En una sociedad post cristiana como la nuestra se desarrollan fenómenos que parecen contradictorios cuando, en realidad, se entrelazan. En Europa se manifiesta una indiferencia mezclada con cierta hostilidad en contra del cristianismo, sentimiento no exento de rencor que comparten nuestros intelectuales latinoamericanos.

En el mundo entero triunfa una ideología difusa que pone encima de todo el éxito y el dinero, el deseo y el placer; no encuentro calificativo, porque si digo “capitalista”, recuerdo que, en sus inicios, el capital fue puritano. ¿“Mercantil”? tampoco; quizá consumista. Desfilan rápidamente, como las modas, espiritualidades que hablan de ángeles, cosmos, eros, que van de la brujería blanca y negra hasta las drogas; de manera más permanente, intentos de acceder a espiritualidades orientales con el uso de técnicas de meditación.

Relativamente lejos de nuestra América Latina, pero en el corazón de Europa y en los Estados Unidos, el Islam vive su propia crisis de “secularización” frente a la modernidad: el integrismo propagado por los petrodólares de una Arabia saudita que no quiere salir de la versión más dura del islam, es una de las formas de la secularización; y el terrorismo que invoca la yihad y se reclama de Abdul Wahad, el fundador del wahabismo, a fines del siglo XVIII, es otra de sus formas. La paradoja es que, integristas y terroristas repiten conductas que fueron típicamente occidentales, las que adoptaron ciertos cristianos en el siglo XIX: la confusión entre religión e ideología que se expresa en términos de cruzada.

En el testimonio del Evangelio, nos dicen los cristianos de Sant’Egidio (Italia), pasa por la conciencia, la libertad y el combate por un mejor reparto de los recursos del planeta. Por el ejemplo y la vida. Cuando el Evangelio parece volverse el patrimonio de minorías, de una “pequeña grey”, es cuando nu estras sociedades lo necesitan, no como un catecismo de verdades opuestas a nuestro mundo, sino como una lengua que expresa la vida, el amor. Necesitamos santos abiertos a la complejidad de la vida social, cultural, cósmica, para emprender una nueva reflexión sobre el mal omnipresente, sobre la ambivalente y maravillosa técnica.

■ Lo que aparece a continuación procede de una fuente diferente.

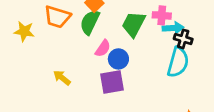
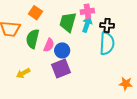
green semicircle: (90, 22) -> (33, 39), moved
cyan arrow: (173, 28) -> (87, 24), moved, turned -56
yellow arrow: (62, 78) -> (23, 73), turned -56

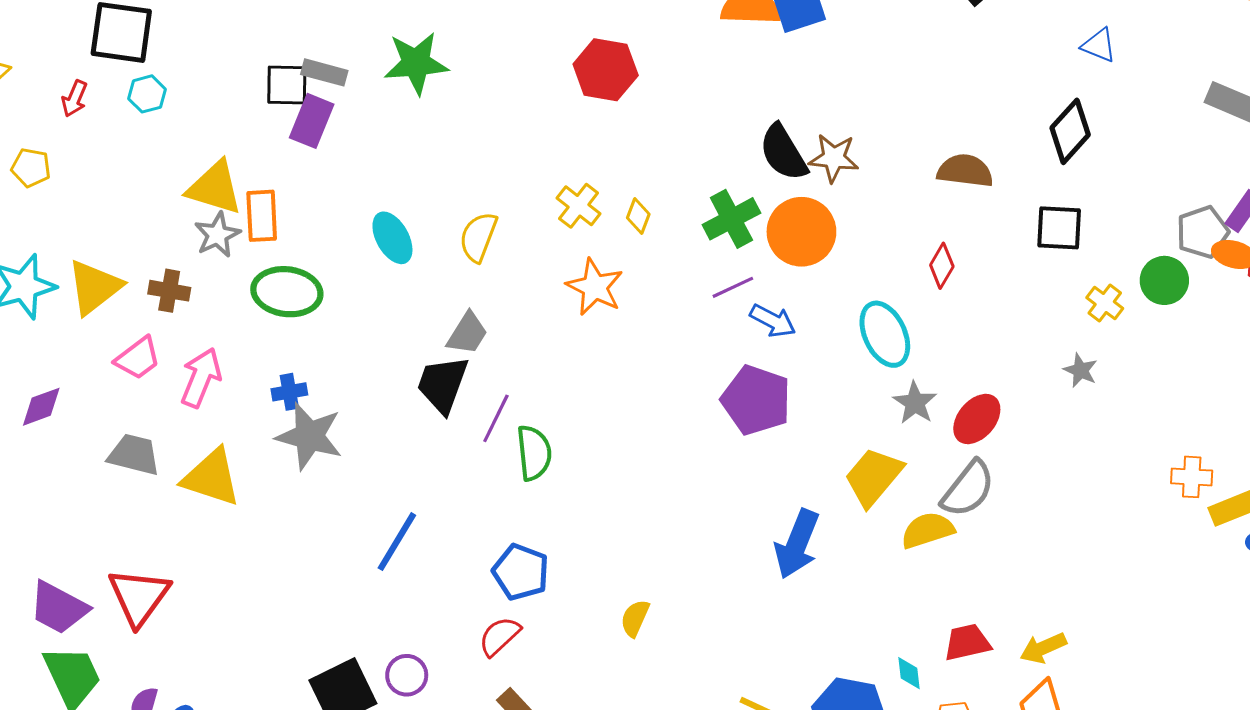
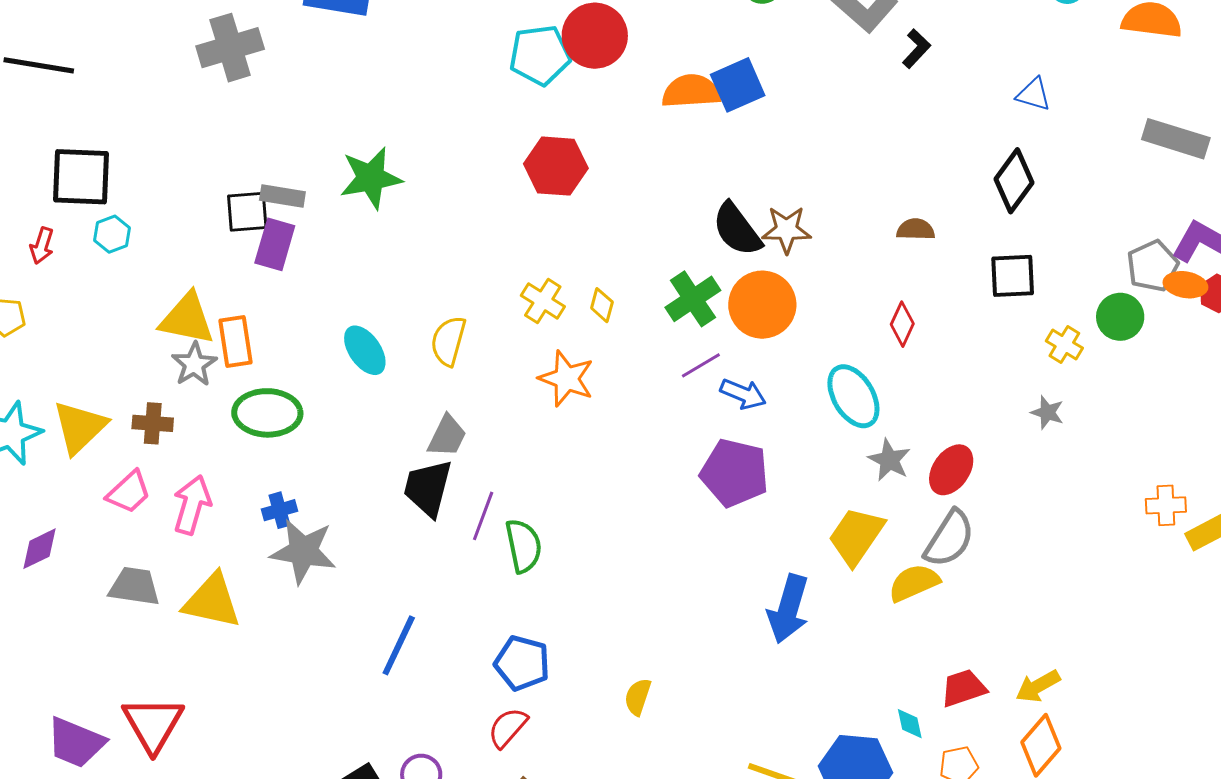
brown semicircle: (965, 171) -> (916, 229), size x0.7

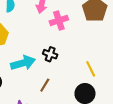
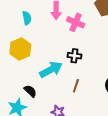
pink cross: (59, 20) -> (76, 22), turned -36

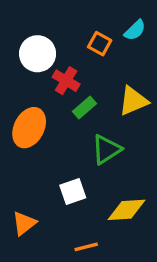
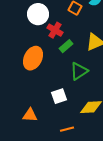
orange triangle: (24, 223) -> (30, 115), turned 42

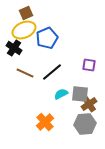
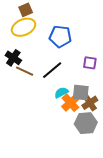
blue pentagon: (47, 38) -> (60, 36), moved, turned 30
black cross: (14, 48) -> (13, 58), moved
orange cross: (45, 122) -> (70, 103), moved

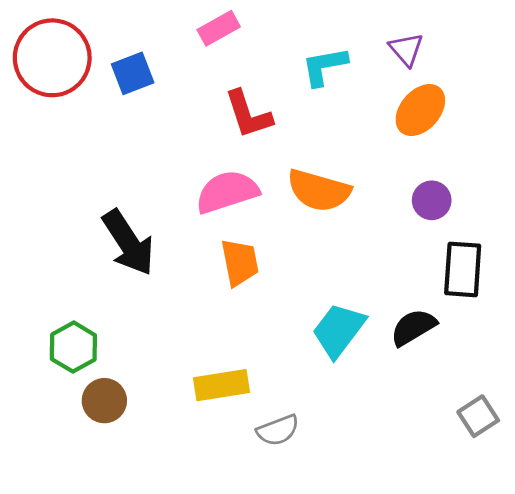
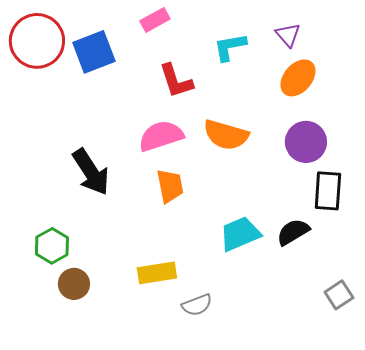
blue square: (133, 73) -> (94, 52), size x1.4
purple circle: (432, 200) -> (306, 142), size x1.5
cyan trapezoid: (339, 330) -> (240, 234), turned 30

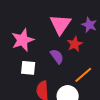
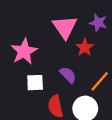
purple semicircle: (57, 56) -> (68, 75), moved

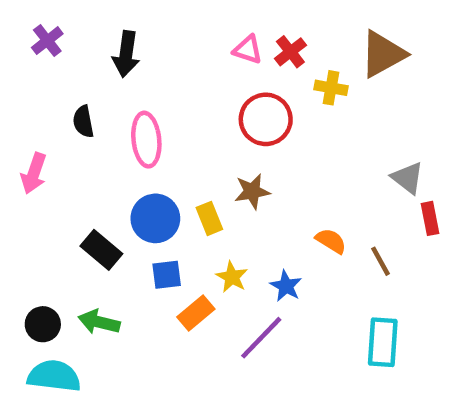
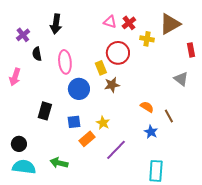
purple cross: (47, 41) -> (23, 35), moved
blue circle: (155, 218) -> (79, 89), moved
yellow rectangle: (209, 218) -> (101, 68), moved
red rectangle: (430, 218) -> (191, 50), moved
black rectangle: (101, 250) -> (45, 111), turned 66
blue star: (286, 286) -> (151, 132), moved
green arrow: (99, 322) -> (59, 163), moved
cyan rectangle: (383, 342) -> (156, 171), moved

La nota roja triunfa en la actualidad: “Pega a su madre porque le reclamó el uso exagerado que hacía del papel sanitario”. Homicidios, violencias domésticas, enfrentamientos armados, la muerte es el gran tema político y va a la par con el de seguridad/inseguridad. Las violencias domésticas son un problema muy grave, pero el término de “feminicidio” se impuso en referencia novedosa a la muerte. La muerte, mucho antes de la llegada del Covid-19, es el tema omnipresente. La comunidad política, sin verdadero proyecto, se lamenta frente a la violencia homicida, frente a la muerte.

¿Qué hacer? Vieja pregunta, reiterada por Chernichevsky en el siglo XIX y por Vladimir Ilich Ulianov a principios del siglo XX. Pregunta más urgente que nunca. Edgar Morin, activo a sus 93 o 94 años, dice que “vivimos en un mercado planetario que no ha sabido suscitar fraternidad entre los pueblos”, que ha desmantelado los sistemas educativos y de salud, cuando el acceso a la salud y a la educación, dice él, debe ser universal y público, porque son “dos pilares de la dignidad humana”.

Yanick Lahens, a propósito de su Haití natal, dice: “creo muy profundamente que compartir lo poco que hay, es la gran lección que estos países (pobres) dan a una sociedad donde el consumo sin freno aparece como el único destino”. Es posible, como nunca antes en la historia, liberarse de la necesidad absoluta: comer, beber, protegerse de las intemperies. ¿Y después? ¿Qué hacer? Tomar en serio al Evangelio.